Project queried before it's indexed
- The pre-index path answers from live GitHub fetches.
- The result is marked preindex: true.
Project exceeds its budget
- Queries return 402 with a clear message.
- Running indexing pauses and requeues instead of overspending.
Redis unavailable / provider error
- The rate limiter falls back to a per-instance in-memory window.
- During indexing, each summary and embedding is retried twice with backoff; a persistent failure marks the job failed with the error string, surfaced in the UI for retry.
Section 09
Security model
Auth
- Clerk middleware guards everything except an explicit public allow-list; each API route re-checks the session and returns 401.
- Project access is scoped by owner and deletedAt: null on every query.
Input & SQL
- Zod validates request bodies; Prisma parameterizes all queries.

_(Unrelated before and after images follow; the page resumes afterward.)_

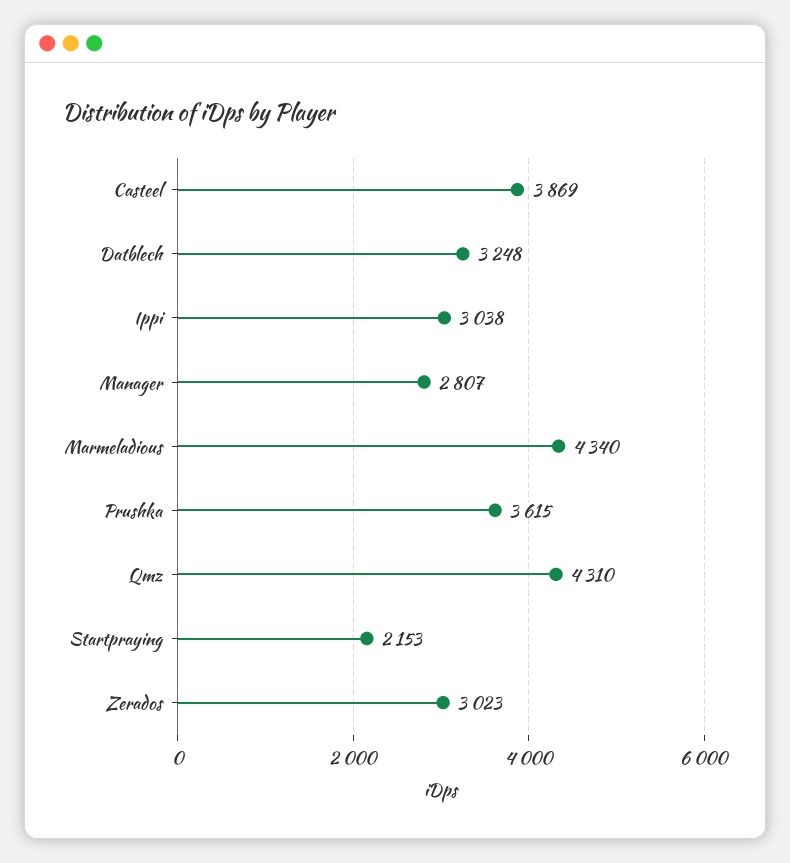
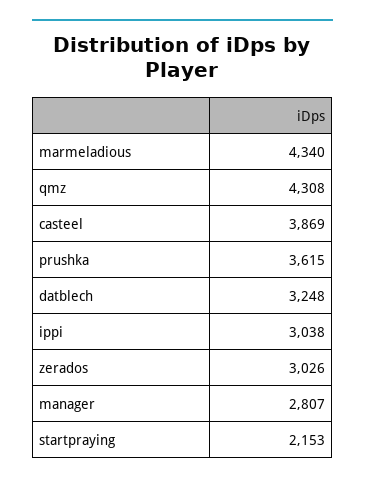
  {
    "Casteel": 3869,
    "Datblech": 3248,
    "Ippi": 3038,
    "Manager": 2807,
    "Marmeladious": 4340,
    "Prushka": 3615,
-   "Qmz": 4310,
+   "Qmz": 4308,
    "Startpraying": 2153,
-   "Zerados": 3023
+   "Zerados": 3026
  }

- The only raw SQL is the pgvector similarity search and embedding writes - both parameter-bound.
Secrets at rest
- Stored GitHub tokens are encrypted with AES-256-GCM in an envelope format, keyed by ENCRYPTION_KEY.
- If ENCRYPTION_KEY is unset, the code falls back to storing plaintext so the app keeps working - set the key in every environment to actually get encryption.
Webhooks
- The Clerk webhook verifies the svix HMAC signature and rejects on mismatch.
- The cron worker route authorizes with a constant-time (timingSafeEqual) shared-secret check.
Billing webhook
- The Gumroad billing webhook authenticates with a constant-time shared-secret check and maps a product permalink to a plan.
- Auto-downgrades to Starter on refund, chargeback, or cancellation.
Rate limiting
- Per-identity fixed-window limiting, preferring the platform-set x-real-ip over the spoofable x-forwarded-for.
- Returns 429 with Retry-After; it fails open under store failure.
Section 10
Testing
The suite is small and pointed - it covers the three places where a regression would be silent and expensive - and it runs in CI on every change.
- 01What's covered
20 Jest unit tests across three files exercise the query gate, the GitHub loader, and the RAG retrieval - Clerk, Prisma, Octokit, and the RAG layer mocked so each unit is tested in isolation.
- 02Gated in CI
GitHub Actions runs the suite (test:ci) on every push and pull request to main, so a regression in those paths blocks the merge rather than reaching production.
- 03The deliberate tradeoff
No integration tests against a live database and no end-to-end suite - everything is mocked at the boundaries, kept intentionally lightweight for a single-operator project.